TEXT SEGMENT START
On the contrary, moving to the region of larger $x$ and smaller $m_{Z'}$,
i.e. climbing up the curve of fig. \ref{figlhc}, the fermionic $Z'$ couplings
decrease and the permitted $\alpha_0$ interval becomes wider, allowing 
for conspicuous diboson branching ratios. For instance, on the points
that correspond to $m_{Z'}= (4,3,2) \tev$ along the LHC contour, we find 
that the dilepton branching ratio can be as small as $(6\cdot 10^{-2},
1\cdot 10^{-3},1\cdot 10^{-4})$, respectively, clearly reducing the
discovery potential of the LHC in the combined ($e^+ e^-, \mu^+ \mu^-)$ 
channel. On the other hand, for the same $m_{Z'}$ values, the $WW$ and 
$Zh$ branching ratios are approximately the same (for light $h$) and are 
given by $(.38,.50,.50)$, respectively. This opens the possibility of
compensating the reduced sensitivity to charged leptons with a dedicated 
search in the diboson channels. In particular, the $Zh$ mode, followed by 
the decay of $Z$ into $l^+ l^-$ $(l=e,\mu)$ and by the decay of $h$ into 
$b {\bar b}$ may provide an interesting signature of the model. The study 
of the corresponding discovery reach at the LHC requires however knowledge 
of acceptances and efficiencies of the experimental apparatus as well as a 
study of the relevant backgrounds within appropriate kinematical cuts, 
which goes beyond the scope of this work.

In conclusion, we have analysed an anomaly-free $SU(2)_R$ extension of 
the SM, with no tree-level FCNC. The $SU(2)_R$ gauge bosons and the 
scalars in the $\phi_R,\phi_{LR}$ multiplets have no coupling with 
the ordinary fermions. Tree-level effects are dominated by a new neutral 
gauge boson $Z'$ that mainly couples to the hypercharge. A comparison 
with the available electroweak data severely constrains the mixing 
angles, both in the neutral and in the charged gauge boson sector, 
still allowing for a region of parameter space with relatively
light new gauge vector bosons. Loop effects may instead be dominated 
by Higgs exchange. We have discussed several possibilities to
cancel the 1-loop contribution to the $\rho$ parameter 
quadratic in the scalar masses.
TEXT SEGMENT END
MATERIAL SHOWN START
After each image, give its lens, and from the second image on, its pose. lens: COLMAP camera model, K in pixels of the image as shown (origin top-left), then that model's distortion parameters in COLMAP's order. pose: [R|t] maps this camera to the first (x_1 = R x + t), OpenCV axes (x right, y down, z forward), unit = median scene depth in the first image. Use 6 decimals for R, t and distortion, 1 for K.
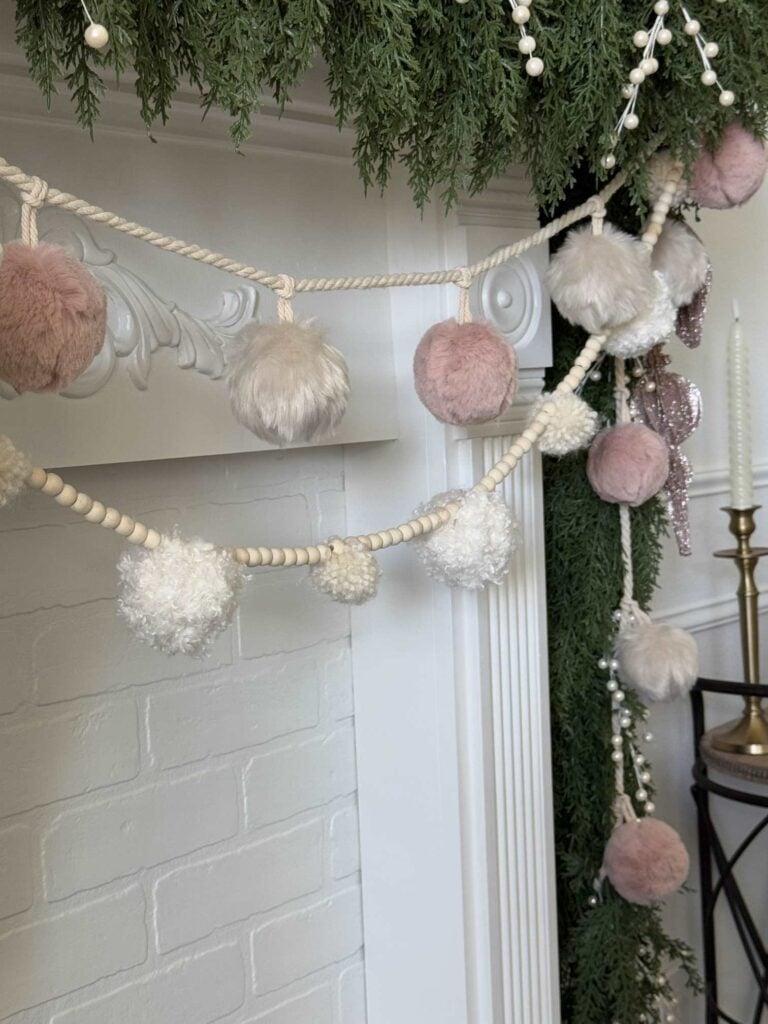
lens RADIAL K [[1805.2, 0, 384.0], [0, 1805.2, 512.0], [0, 0, 1]] dist [0.055518, 0.039259]
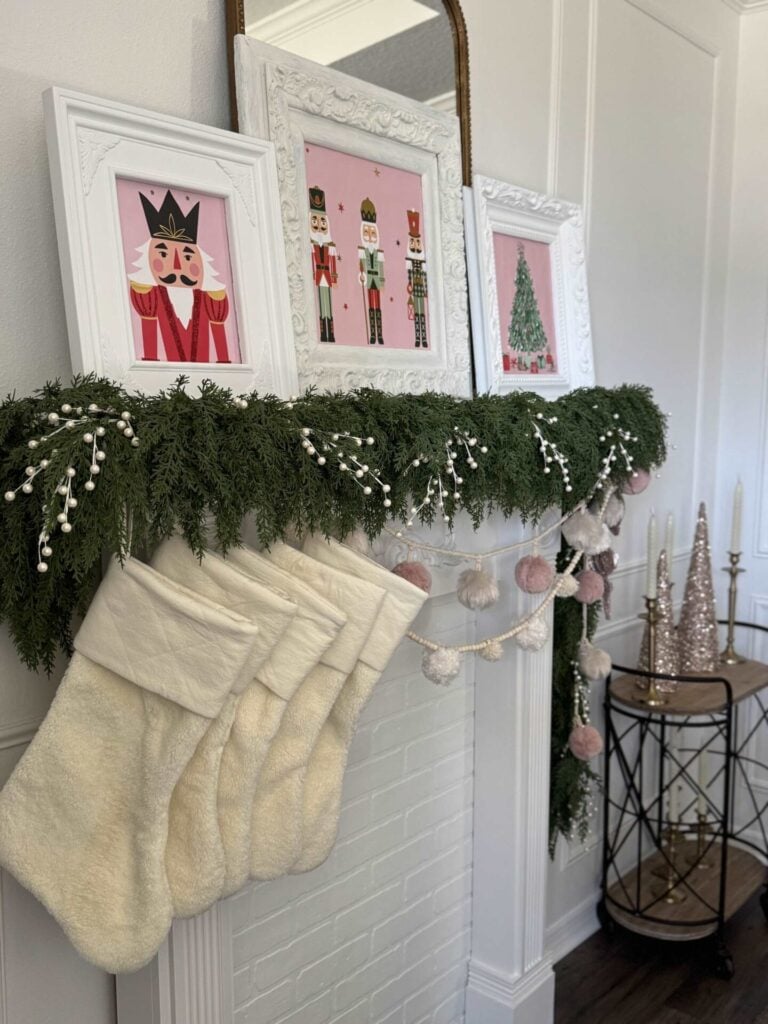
lens RADIAL K [[1015.6, 0, 384.0], [0, 1015.6, 512.0], [0, 0, 1]] dist [0.180128, -0.439606]
pose [[0.997844, 0.052707, -0.039118, -0.095251], [-0.051502, 0.998185, 0.031205, -0.156863], [0.040692, -0.029123, 0.998747, -0.423466]]
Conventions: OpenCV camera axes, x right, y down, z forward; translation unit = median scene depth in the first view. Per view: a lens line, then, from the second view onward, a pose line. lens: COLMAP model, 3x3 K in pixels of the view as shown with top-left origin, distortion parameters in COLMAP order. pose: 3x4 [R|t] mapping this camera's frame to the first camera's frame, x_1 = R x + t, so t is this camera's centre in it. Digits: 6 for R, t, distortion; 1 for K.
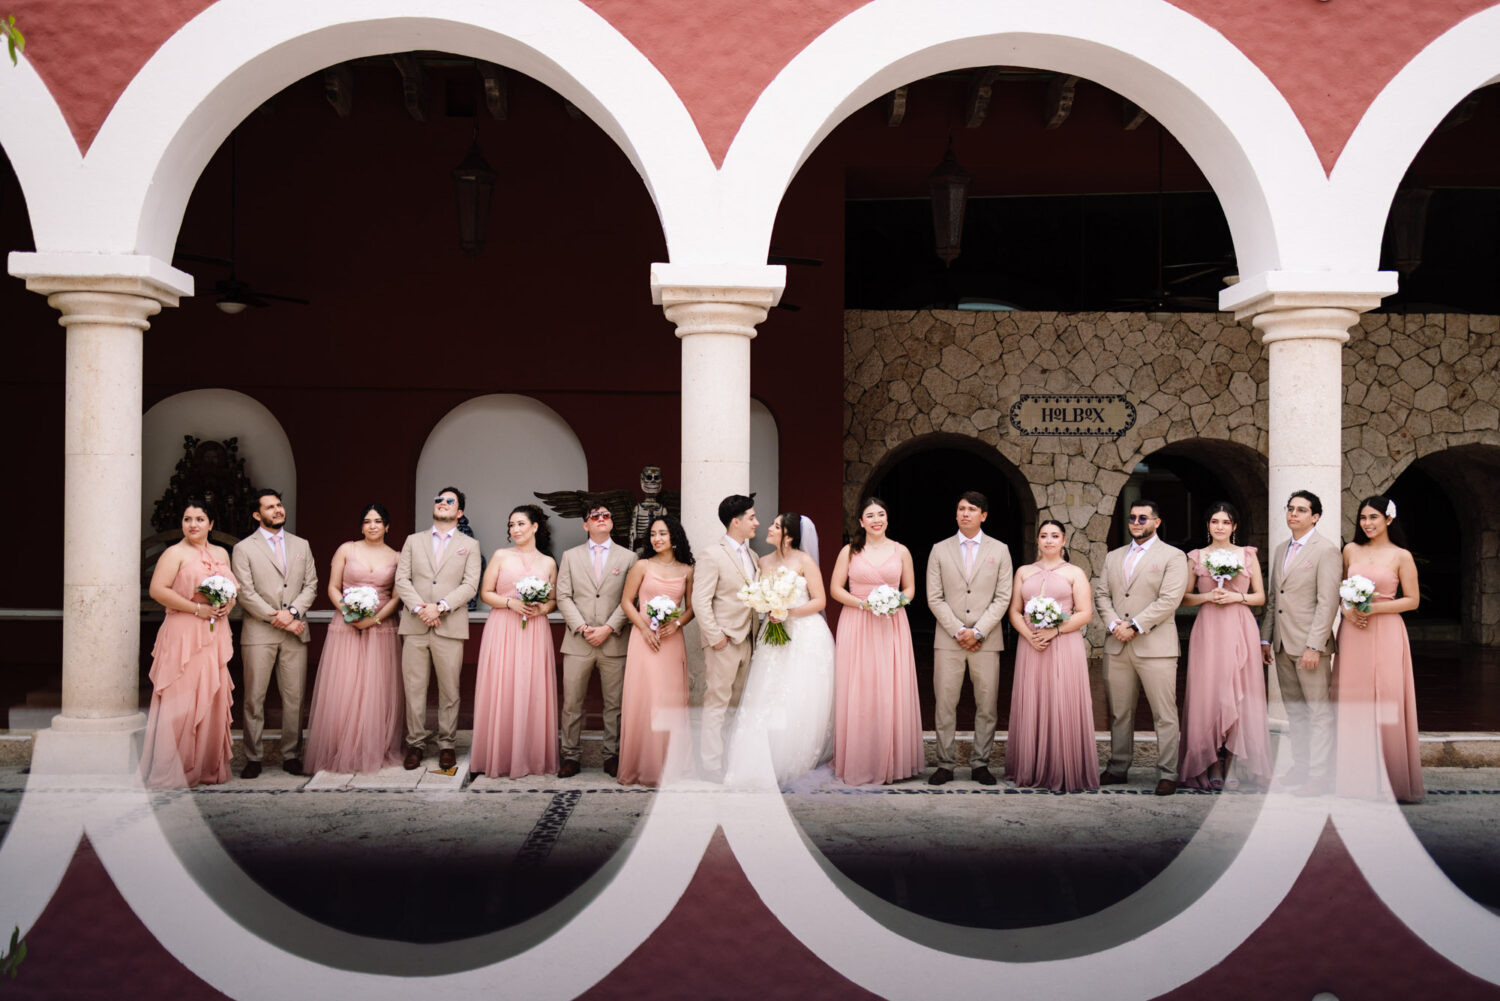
lens RADIAL K [[1515.7, 0, 753.5], [0, 1515.7, 506.9], [0, 0, 1]] dist [0.039843, -0.006094]
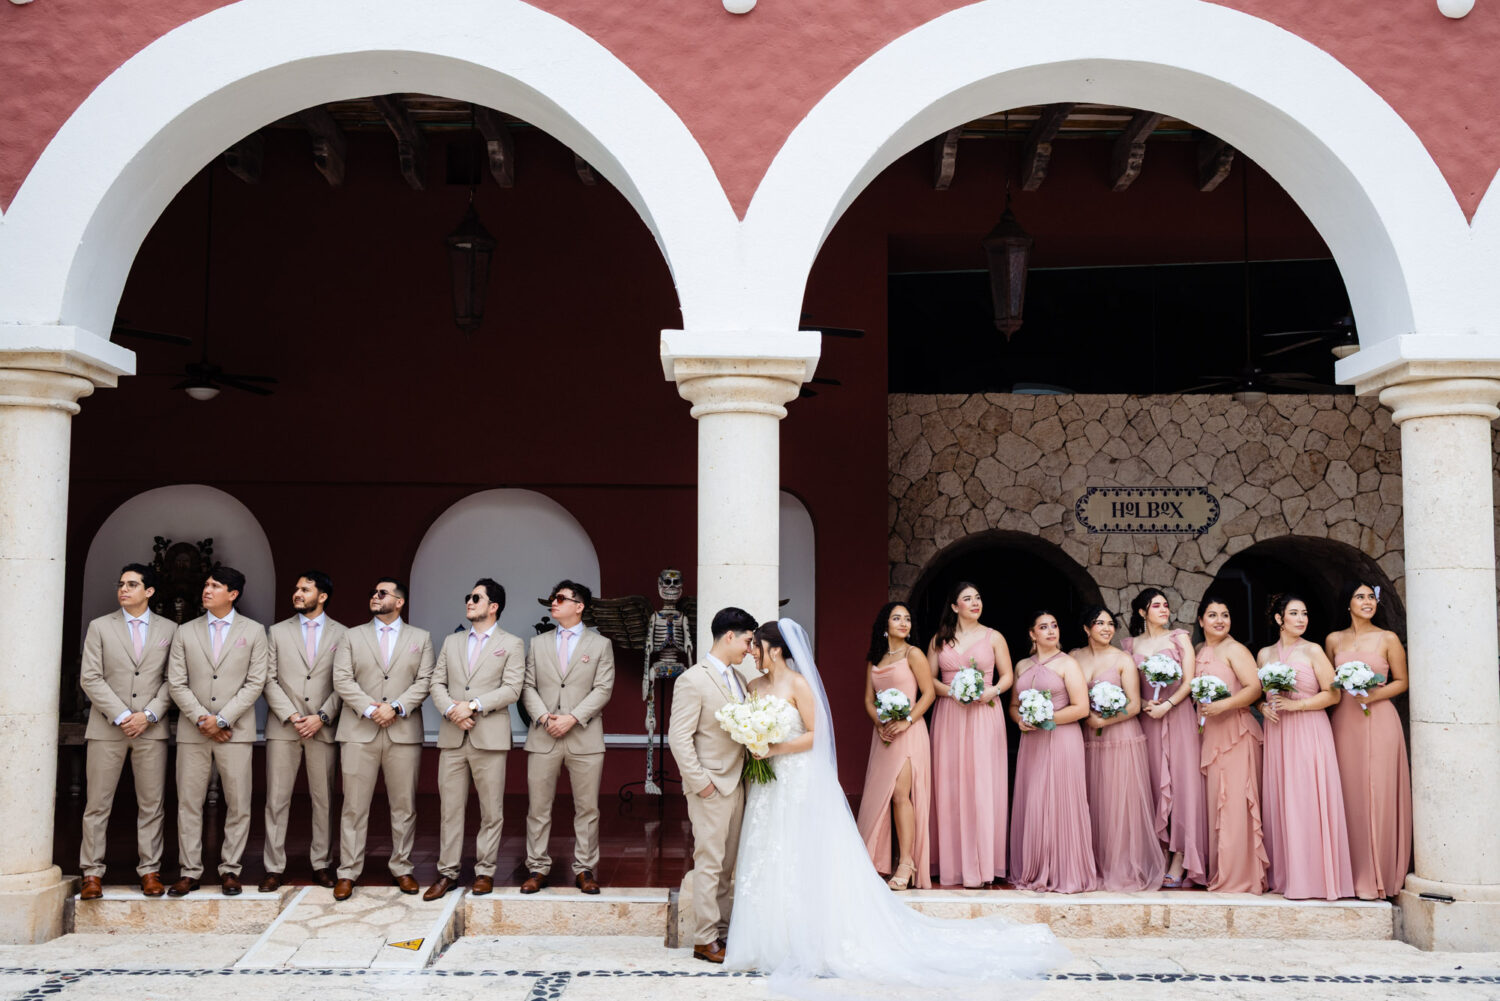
lens RADIAL K [[1515.7, 0, 753.5], [0, 1515.7, 506.9], [0, 0, 1]] dist [0.039843, -0.006094]
pose [[0.999653, -0.003796, -0.026057, 0.004331], [0.002088, 0.997864, -0.065291, -0.005625], [0.026250, 0.065214, 0.997526, 0.128785]]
MATERIAL SHOWN END
In the physics passage, what does the new neutral gauge boson Z' mainly couple to?

The hypercharge.